Copy the rows below word for word, beginning with the line that contains "Actual Power, Smoothed, Baseline (75%)" and stopping after the line that contains "How many bars are there in each group?".

Records shown:
=== Begin Enclosure ===

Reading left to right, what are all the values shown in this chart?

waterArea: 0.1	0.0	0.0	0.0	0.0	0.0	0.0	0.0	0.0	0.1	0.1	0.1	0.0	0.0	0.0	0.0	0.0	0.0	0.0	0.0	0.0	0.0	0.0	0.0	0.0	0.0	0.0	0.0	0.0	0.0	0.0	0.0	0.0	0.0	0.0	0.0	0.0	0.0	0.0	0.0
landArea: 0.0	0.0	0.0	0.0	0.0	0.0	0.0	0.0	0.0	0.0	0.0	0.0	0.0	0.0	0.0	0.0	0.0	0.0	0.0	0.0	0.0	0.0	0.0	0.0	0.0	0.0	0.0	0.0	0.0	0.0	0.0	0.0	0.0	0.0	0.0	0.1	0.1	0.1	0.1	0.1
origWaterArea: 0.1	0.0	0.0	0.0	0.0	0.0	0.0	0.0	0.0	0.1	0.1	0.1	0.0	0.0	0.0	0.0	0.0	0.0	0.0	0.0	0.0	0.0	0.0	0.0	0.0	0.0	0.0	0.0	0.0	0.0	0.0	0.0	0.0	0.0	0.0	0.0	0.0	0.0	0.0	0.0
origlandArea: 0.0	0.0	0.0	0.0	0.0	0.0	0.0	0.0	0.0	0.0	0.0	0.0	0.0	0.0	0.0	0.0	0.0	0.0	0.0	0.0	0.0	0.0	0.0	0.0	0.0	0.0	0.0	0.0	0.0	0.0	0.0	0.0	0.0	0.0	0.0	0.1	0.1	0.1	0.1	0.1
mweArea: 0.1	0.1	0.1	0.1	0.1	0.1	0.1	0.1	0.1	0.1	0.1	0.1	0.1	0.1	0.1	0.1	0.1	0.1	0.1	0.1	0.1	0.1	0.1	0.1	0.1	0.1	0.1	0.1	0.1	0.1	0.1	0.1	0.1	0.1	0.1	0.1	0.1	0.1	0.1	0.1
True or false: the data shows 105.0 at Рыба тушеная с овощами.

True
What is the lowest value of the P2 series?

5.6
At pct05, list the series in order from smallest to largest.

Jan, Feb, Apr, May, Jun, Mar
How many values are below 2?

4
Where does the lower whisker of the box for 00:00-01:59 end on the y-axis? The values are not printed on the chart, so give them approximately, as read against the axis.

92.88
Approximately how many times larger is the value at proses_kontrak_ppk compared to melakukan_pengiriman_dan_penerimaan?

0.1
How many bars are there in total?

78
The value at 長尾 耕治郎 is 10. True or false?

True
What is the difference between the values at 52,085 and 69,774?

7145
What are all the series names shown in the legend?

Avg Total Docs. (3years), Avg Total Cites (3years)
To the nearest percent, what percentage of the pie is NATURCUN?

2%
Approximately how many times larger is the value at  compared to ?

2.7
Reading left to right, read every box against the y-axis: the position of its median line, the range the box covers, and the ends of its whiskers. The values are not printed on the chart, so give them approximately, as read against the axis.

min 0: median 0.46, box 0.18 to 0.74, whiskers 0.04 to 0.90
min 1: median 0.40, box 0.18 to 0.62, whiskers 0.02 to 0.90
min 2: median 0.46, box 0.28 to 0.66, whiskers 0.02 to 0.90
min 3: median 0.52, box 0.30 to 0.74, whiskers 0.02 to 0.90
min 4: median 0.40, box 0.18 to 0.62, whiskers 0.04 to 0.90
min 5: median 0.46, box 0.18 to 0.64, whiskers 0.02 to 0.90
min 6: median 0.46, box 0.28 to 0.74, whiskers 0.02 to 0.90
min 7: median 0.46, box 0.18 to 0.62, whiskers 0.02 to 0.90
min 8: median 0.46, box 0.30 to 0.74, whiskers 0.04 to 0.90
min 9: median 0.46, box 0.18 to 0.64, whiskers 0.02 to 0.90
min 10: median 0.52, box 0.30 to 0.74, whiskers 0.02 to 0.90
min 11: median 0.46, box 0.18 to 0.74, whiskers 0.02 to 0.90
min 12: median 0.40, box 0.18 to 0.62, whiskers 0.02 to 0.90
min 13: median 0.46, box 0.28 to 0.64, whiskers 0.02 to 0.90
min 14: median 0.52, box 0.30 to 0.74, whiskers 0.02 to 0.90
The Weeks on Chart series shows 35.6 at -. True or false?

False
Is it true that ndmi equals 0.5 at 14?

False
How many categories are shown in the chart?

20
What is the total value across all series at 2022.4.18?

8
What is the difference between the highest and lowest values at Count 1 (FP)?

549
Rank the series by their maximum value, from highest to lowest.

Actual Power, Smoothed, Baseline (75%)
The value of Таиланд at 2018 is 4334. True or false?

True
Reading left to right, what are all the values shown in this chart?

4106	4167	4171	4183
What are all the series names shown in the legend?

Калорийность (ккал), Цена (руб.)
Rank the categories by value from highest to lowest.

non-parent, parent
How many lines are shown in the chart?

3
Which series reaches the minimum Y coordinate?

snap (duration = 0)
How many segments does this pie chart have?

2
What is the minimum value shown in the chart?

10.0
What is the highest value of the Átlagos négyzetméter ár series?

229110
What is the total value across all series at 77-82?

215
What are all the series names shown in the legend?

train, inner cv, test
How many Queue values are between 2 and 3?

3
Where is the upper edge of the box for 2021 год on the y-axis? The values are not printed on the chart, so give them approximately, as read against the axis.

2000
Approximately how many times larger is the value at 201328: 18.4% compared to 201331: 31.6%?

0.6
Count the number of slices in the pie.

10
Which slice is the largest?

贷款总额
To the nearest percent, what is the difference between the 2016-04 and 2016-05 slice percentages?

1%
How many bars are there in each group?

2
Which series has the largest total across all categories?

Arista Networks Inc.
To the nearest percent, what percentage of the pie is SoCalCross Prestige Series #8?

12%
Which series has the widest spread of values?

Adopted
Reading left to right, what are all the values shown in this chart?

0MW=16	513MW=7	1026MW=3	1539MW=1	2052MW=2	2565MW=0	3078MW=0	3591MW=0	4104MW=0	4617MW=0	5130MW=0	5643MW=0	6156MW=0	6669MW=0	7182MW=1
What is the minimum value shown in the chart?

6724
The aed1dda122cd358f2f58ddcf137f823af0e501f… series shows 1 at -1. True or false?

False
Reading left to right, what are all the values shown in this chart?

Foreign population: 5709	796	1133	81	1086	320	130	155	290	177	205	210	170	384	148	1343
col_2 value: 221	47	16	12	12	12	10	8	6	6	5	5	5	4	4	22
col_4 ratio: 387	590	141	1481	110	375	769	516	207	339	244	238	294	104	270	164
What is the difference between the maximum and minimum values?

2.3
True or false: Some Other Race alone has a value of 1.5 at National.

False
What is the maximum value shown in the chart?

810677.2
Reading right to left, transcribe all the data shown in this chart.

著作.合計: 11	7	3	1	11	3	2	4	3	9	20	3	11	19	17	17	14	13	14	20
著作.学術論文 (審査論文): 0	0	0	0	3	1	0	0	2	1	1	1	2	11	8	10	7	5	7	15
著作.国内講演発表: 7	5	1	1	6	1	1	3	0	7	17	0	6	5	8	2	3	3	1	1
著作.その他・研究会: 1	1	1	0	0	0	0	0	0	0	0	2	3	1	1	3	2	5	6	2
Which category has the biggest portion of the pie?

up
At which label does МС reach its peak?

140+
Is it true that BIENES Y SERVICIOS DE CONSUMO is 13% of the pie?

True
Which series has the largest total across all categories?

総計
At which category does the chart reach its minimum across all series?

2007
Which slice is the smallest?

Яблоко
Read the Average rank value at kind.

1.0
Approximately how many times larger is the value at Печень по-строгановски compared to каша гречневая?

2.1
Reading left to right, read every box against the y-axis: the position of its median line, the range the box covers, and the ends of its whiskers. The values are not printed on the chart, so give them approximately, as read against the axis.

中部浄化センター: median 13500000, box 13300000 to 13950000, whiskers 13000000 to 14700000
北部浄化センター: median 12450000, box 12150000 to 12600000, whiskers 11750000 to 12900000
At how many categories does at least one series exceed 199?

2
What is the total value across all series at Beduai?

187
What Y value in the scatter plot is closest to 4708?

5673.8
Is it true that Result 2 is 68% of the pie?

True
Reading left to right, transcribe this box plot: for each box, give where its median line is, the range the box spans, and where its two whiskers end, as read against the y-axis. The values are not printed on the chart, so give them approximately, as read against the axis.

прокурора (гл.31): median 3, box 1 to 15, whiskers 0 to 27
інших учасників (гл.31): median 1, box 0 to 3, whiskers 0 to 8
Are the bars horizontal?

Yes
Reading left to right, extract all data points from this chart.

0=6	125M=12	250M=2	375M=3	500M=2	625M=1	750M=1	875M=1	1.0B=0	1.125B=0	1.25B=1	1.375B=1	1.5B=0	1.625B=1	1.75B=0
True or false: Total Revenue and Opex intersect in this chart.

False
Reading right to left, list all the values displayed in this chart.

=== End Enclosure ===

Result for this exercise:
Actual Power, Smoothed, Baseline (75%)
The value of Таиланд at 2018 is 4334. True or false?

True
Reading left to right, what are all the values shown in this chart?

4106	4167	4171	4183
What are all the series names shown in the legend?

Калорийность (ккал), Цена (руб.)
Rank the categories by value from highest to lowest.

non-parent, parent
How many lines are shown in the chart?

3
Which series reaches the minimum Y coordinate?

snap (duration = 0)
How many segments does this pie chart have?

2
What is the minimum value shown in the chart?

10.0
What is the highest value of the Átlagos négyzetméter ár series?

229110
What is the total value across all series at 77-82?

215
What are all the series names shown in the legend?

train, inner cv, test
How many Queue values are between 2 and 3?

3
Where is the upper edge of the box for 2021 год on the y-axis? The values are not printed on the chart, so give them approximately, as read against the axis.

2000
Approximately how many times larger is the value at 201328: 18.4% compared to 201331: 31.6%?

0.6
Count the number of slices in the pie.

10
Which slice is the largest?

贷款总额
To the nearest percent, what is the difference between the 2016-04 and 2016-05 slice percentages?

1%
How many bars are there in each group?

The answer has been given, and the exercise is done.